In an earlier paper, this author, along with two others Weiss et al. (2008) [1], demonstrated that the original van der Pauw relationship could be derived from three-dimensional electrostatics, as opposed to van der Pauw’s use of conformal mapping. The earlier derivation was done for a conducting material of rectangular cross section with contacts placed at the corners. Presented here is a generalization of the previous work involving a square sample and a square array of electrodes that are not confined to the corners, since this measurement configuration could be a more convenient one. As in the previous work, the effects of non-zero sample thickness and contact size have been investigated. Buehler and Thurber derived a similar relationship using an infinite series of current images on a large and thin conducting sheet to satisfy the conditions at the boundary of the sample. The results presented here agree with theirs numerically, but analytic agreement could not be shown using any of the perused mathematical literature. By simply equating the two solutions, it appears that, as a byproduct of this work, a new mathematical relationship has been uncovered.
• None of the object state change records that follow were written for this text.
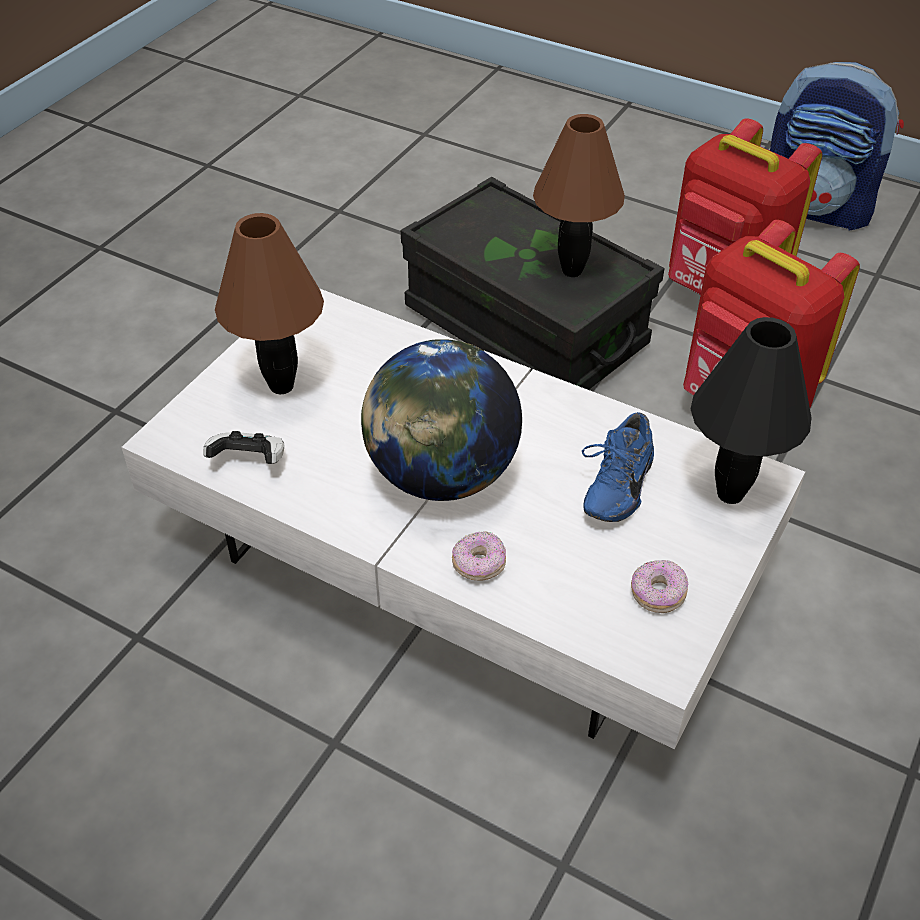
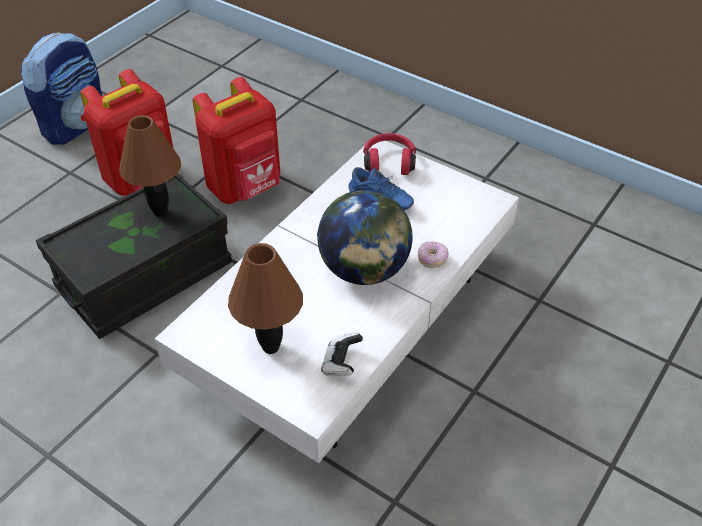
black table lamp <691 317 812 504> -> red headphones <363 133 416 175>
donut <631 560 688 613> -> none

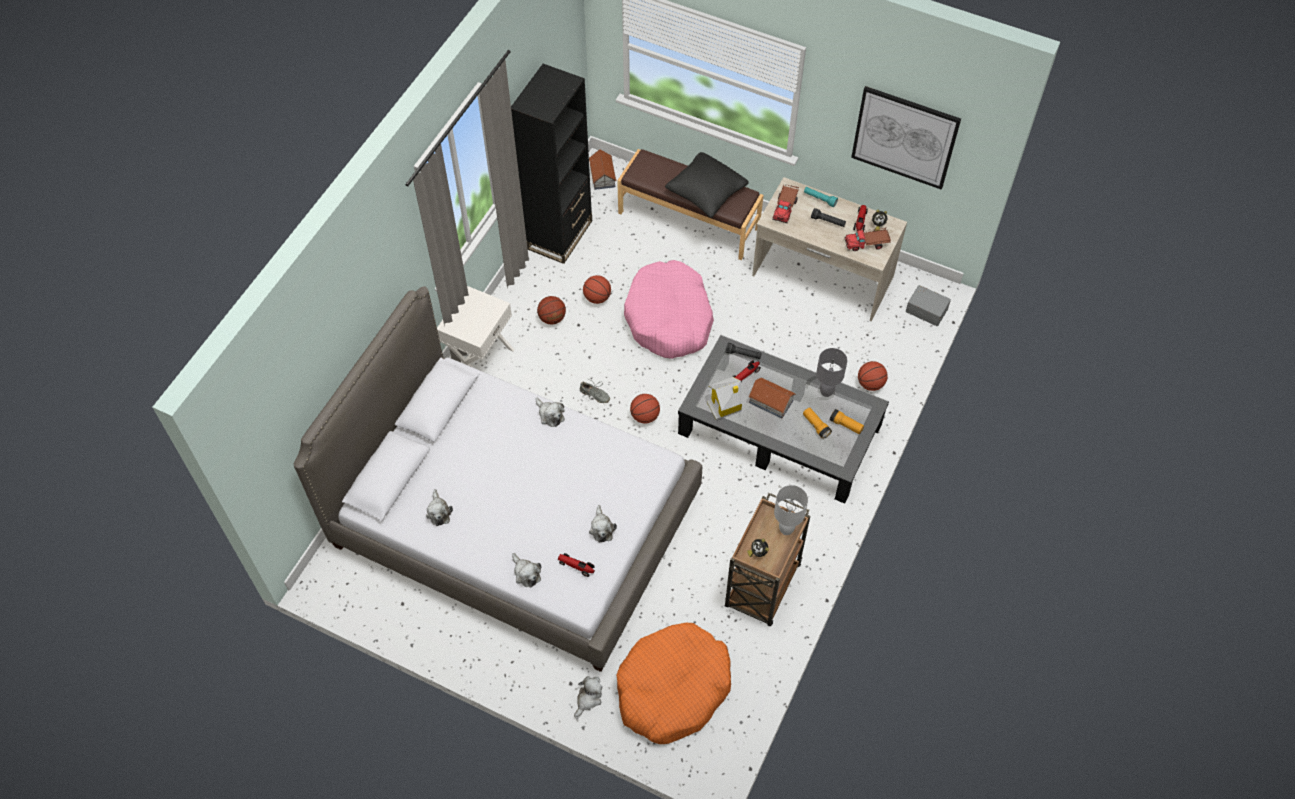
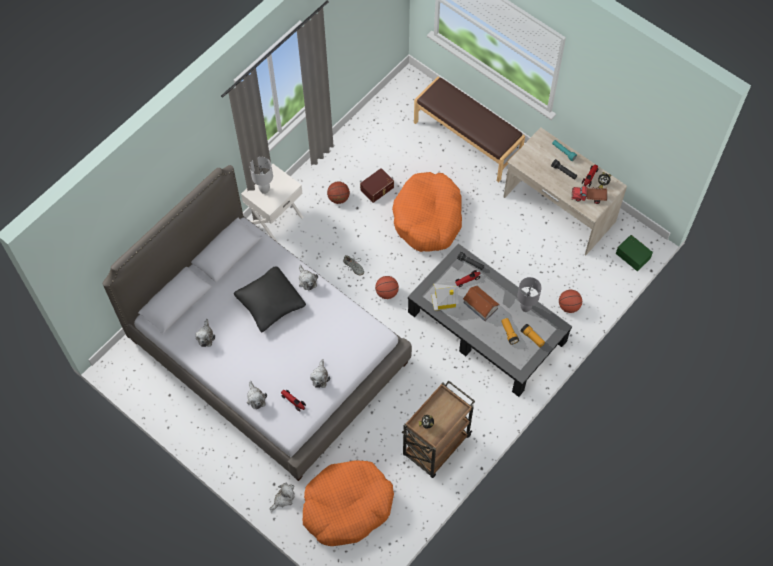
black pillow <665 152 749 218> -> black pillow <234 266 306 332>, move
white table lamp <774 485 808 535> -> white table lamp <250 157 273 194>, move
basketball <583 275 611 304> -> brown storage box <360 168 394 203>
pink dog bed <624 260 714 359> -> orange dog bed <392 172 462 252>
grey storage box <906 285 951 326> -> green storage box <616 235 653 271>
black bookcase <511 64 592 264> -> none
toy house <589 149 616 190> -> none
toy truck <772 184 799 223> -> none
picture <851 86 961 190> -> none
Finally, the application of this methodology to the Hall Effect is discussed.

► A van der Pauw result is presented for an electrode array smaller than the sample. ► The consequences of this modified arrangement are presented. ► Its disadvantages relative to the original van der Pauw arrangement are discussed. ► As a consequence of this work, a new mathematical relationship has been uncovered. ► This electrostatics technique can be applied to the calculation of the Hall voltage.